La vodka è il distillato più frainteso di sempre. Molti la liquidano come “insapore”, ma chi la conosce bene sa che dietro quella trasparenza si nasconde un mondo fatto di purezza, equilibrio e sfumature sottili.
Da dove viene:
Russia, Polonia, Scandinavia. Paesi dove il freddo è una costante e l’alcol ha sempre avuto anche una funzione pratica: scaldare, unire, sopportare l’inverno. La vodka nasce qui, come bevanda essenziale, nuda, senza fronzoli.
Come si fa:
La base può essere cereale (grano, segale) o patata. Ma la parte davvero interessante arriva dopo: viene distillata più volte, filtrata attraverso carbone, sabbia, quarzi, metodi sempre più raffinati per ottenere una cosa sola: limpidezza estrema. Una vodka di qualità è liscia come seta e pulita come neve appena caduta.
Com’è al gusto:
Neutra, certo, ma con stile. Alcune lasciano un tocco speziato, altre una morbidezza cremosa. È il distillato ideale per lasciar parlare il resto: lime, cetriolo, ginger beer, espresso…
Quando sceglierla:
– Se vuoi un drink che non ruba la scena ma la costruisce.
– Se cerchi eleganza minimal e precisione.
– Se sei in modalità “low profile ma perfetto”, tipo James Bond senza la necessità di dirlo.
GIN
L’erborista dandy del bancone
Il gin è un personaggio. Sempre profumato, pieno di storie, capace di sorprenderti ogni volta. Parte come un alcol neutro, ma poi si trasforma in qualcosa di unico, grazie a un mix di botaniche che lo rendono ogni volta diverso.
Da dove viene:
Nato tra Olanda e Inghilterra, oggi ha conquistato il mondo. Ogni distilleria ha la sua ricetta segreta: ginepro (che è obbligatorio), più un mix creativo di agrumi, spezie, erbe, radici, fiori… È come una collezione di profumi in bottiglia.
Come si fa:
Dopo aver distillato l’alcol neutro, si aggiungono le botaniche con diverse tecniche: infusione, distillazione a vapore, o entrambi. Il risultato può essere floreale, balsamico, citrico, pepato, persino marino.
Com’è al gusto:
Deciso. È il distillato che “si sente”, quello che dà carattere a ogni cocktail. Il ginepro è sempre protagonista, ma il resto lo rende un racconto liquido: ogni sorso un capitolo diverso.
Quando sceglierlo:
– Se vuoi un cocktail con personalità (Gin Tonic, Negroni, Martini).
– Se ami i profumi intensi e le note verdi, secche, erbacee.
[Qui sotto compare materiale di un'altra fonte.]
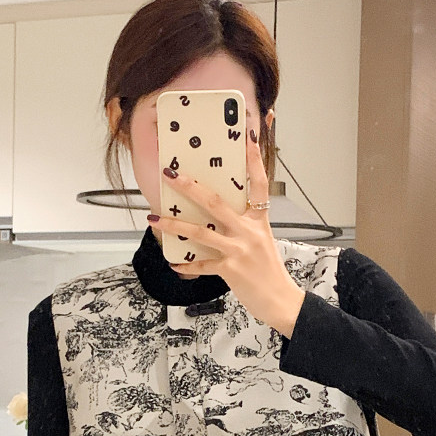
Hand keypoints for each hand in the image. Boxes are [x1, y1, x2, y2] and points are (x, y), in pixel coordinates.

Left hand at [149, 129, 305, 337]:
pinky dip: (186, 266)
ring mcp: (239, 250)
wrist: (280, 301)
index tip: (247, 134)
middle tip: (171, 174)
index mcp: (259, 221)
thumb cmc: (269, 272)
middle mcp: (249, 231)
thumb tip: (218, 218)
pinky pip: (202, 265)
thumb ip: (244, 228)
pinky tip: (174, 264)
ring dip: (174, 225)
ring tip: (155, 220)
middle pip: (216, 202)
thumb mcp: (262, 242)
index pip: (258, 183)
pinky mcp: (231, 269)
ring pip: (200, 232)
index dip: (253, 158)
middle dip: (190, 186)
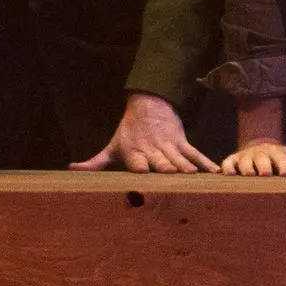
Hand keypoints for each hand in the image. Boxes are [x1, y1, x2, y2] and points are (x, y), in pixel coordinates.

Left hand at [70, 92, 217, 173]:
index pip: (138, 165)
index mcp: (134, 153)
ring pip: (178, 159)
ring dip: (186, 167)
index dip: (142, 171)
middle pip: (160, 163)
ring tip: (193, 176)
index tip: (145, 180)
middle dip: (166, 170)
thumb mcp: (111, 146)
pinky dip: (205, 162)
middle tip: (173, 178)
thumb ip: (94, 162)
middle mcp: (152, 151)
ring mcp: (169, 146)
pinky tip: (214, 171)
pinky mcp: (181, 142)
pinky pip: (194, 154)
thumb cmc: (128, 131)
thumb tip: (71, 168)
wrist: (148, 105)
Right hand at [224, 139, 285, 176]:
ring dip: (246, 167)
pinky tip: (229, 174)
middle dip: (264, 165)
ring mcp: (246, 156)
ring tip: (249, 174)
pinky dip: (227, 167)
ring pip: (244, 160)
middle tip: (267, 174)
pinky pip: (228, 163)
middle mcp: (260, 153)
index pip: (282, 158)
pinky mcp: (233, 160)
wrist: (262, 148)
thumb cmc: (281, 159)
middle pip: (262, 158)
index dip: (284, 165)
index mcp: (277, 153)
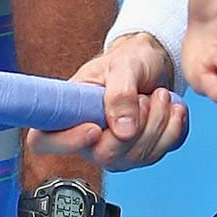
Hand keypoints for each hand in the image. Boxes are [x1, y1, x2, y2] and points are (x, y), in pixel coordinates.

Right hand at [27, 36, 187, 170]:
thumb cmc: (129, 60)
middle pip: (105, 156)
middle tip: (142, 96)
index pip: (44, 141)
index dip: (66, 142)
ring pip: (137, 157)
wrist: (154, 64)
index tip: (94, 128)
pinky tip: (171, 108)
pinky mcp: (141, 154)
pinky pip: (160, 153)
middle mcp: (88, 138)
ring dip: (157, 122)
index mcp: (68, 113)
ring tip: (158, 95)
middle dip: (134, 125)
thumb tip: (122, 131)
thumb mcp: (124, 65)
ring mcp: (115, 150)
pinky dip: (172, 127)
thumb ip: (120, 93)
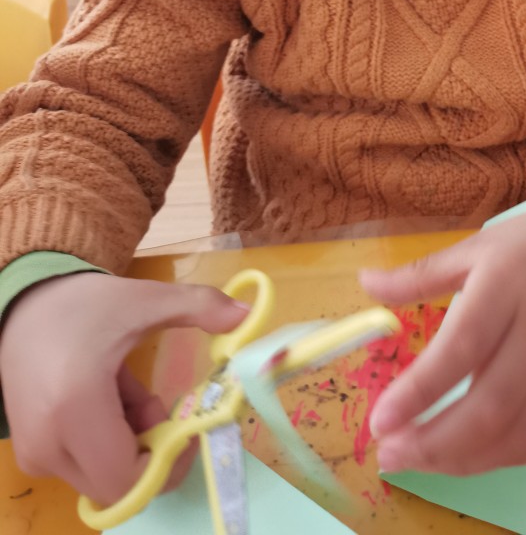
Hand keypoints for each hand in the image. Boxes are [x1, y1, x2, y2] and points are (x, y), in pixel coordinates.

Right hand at [0, 272, 248, 504]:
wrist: (23, 305)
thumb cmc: (84, 304)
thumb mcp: (144, 300)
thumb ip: (199, 307)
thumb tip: (247, 314)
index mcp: (75, 409)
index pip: (128, 479)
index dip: (168, 462)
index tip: (187, 426)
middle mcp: (48, 442)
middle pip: (119, 481)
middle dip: (151, 447)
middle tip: (157, 403)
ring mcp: (36, 454)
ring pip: (104, 474)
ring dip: (132, 440)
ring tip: (129, 390)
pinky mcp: (32, 454)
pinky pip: (85, 464)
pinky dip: (109, 438)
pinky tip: (109, 395)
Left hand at [361, 188, 525, 474]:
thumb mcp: (481, 243)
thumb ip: (421, 274)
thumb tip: (364, 285)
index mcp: (508, 281)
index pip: (461, 348)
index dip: (418, 391)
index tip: (379, 420)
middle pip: (489, 406)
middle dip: (433, 443)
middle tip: (390, 453)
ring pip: (517, 434)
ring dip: (462, 460)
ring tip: (418, 461)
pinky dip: (502, 458)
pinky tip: (467, 457)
– Se sei in vena di esplorare qualcosa di elegante ma non noioso.
TEQUILA
Il distillato con l’anima calda e il corpo agave
Per tanti è ancora sinonimo di chupito, limone e sale. Ma la tequila vera è tutta un’altra storia. È calda, intensa, piena di sfumature. Un distillato che sa di terra, di fuoco, di tradizione messicana.
Da dove viene:
Dal Messico, e solo dal Messico. Più precisamente dalla zona di Jalisco, dove cresce l’agave blu, pianta sacra e paziente: servono anche 7–8 anni per essere pronta alla raccolta.
Come si fa:
Le piñas (i cuori dell’agave) vengono cotte in forni tradizionali, poi spremute, fermentate e distillate. La qualità dipende da quanto agave contiene: una “100% agave” è la scelta giusta. Alcune tequila vengono poi invecchiate in legno: reposado (qualche mese), añejo (fino a 3 anni).
Com’è al gusto:
Erbaceo, minerale, speziato. La tequila bianca è viva e diretta, la reposado è più morbida e avvolgente. Nulla a che vedere con gli shot brucianti da festa: qui si parla di bere lento, con rispetto.
Quando sceglierla:
– Se vuoi un distillato che ti sorprenda e ti accompagni.
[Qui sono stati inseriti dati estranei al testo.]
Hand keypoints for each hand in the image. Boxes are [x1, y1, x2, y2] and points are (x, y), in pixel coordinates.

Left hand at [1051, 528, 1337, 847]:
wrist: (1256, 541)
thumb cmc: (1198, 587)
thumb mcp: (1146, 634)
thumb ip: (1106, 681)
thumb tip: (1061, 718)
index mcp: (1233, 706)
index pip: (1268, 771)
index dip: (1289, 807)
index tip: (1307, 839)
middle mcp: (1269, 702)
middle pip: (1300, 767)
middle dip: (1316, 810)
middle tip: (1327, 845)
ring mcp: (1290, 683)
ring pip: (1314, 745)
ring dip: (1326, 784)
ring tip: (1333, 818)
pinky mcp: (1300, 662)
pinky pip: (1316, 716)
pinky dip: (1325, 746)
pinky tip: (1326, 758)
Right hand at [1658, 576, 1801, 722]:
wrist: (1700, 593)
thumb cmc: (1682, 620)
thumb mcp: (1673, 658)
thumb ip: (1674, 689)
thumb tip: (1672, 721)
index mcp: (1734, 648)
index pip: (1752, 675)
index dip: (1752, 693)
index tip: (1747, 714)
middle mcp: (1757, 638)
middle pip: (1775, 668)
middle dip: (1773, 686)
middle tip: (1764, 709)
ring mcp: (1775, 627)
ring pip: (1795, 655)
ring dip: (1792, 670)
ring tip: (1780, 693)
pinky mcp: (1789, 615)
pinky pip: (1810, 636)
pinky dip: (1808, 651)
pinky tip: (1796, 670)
– Se cerchi sapori profondi, caldi, autentici.
– Se sei pronto a lasciarti alle spalle i ricordi di serate discutibili e scoprire la tequila gourmet.
E nei cocktail?
La vodka è la tela bianca: esalta gli altri ingredienti, senza sovrastarli. Perfetta nei mix agrumati, con succhi o spezie leggere.
Il gin è il protagonista: si fa sentire, si abbina bene a drink secchi, eleganti, da meditazione.
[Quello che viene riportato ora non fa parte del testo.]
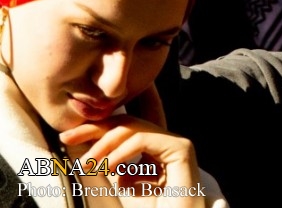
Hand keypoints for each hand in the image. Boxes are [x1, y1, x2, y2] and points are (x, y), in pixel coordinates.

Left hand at [60, 115, 205, 203]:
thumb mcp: (118, 189)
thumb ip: (107, 169)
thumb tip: (83, 151)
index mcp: (150, 153)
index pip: (120, 132)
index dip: (93, 131)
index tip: (66, 138)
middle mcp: (164, 144)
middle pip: (125, 124)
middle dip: (94, 129)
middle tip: (67, 138)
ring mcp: (174, 144)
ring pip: (133, 128)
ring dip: (104, 143)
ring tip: (87, 163)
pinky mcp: (181, 149)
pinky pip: (145, 139)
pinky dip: (122, 150)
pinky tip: (109, 166)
La tequila è vibrazione pura: funziona con agrumi, spezie, miele, ma anche in mix creativi e contemporanei.
E tu, quale sei?
– Se sei minimalista: vodka on the rocks, zero sbavature.
– Se ami la complessità: un gin martini secco o un gin sour botanico.
– Se cerchi carattere e profondità: una tequila reposado liscia, da goderti lentamente a fine giornata.
Bere con stile non significa sapere tutto. Ma sapere cosa stai bevendo, sì.
E da qui, il viaggio diventa decisamente più interessante.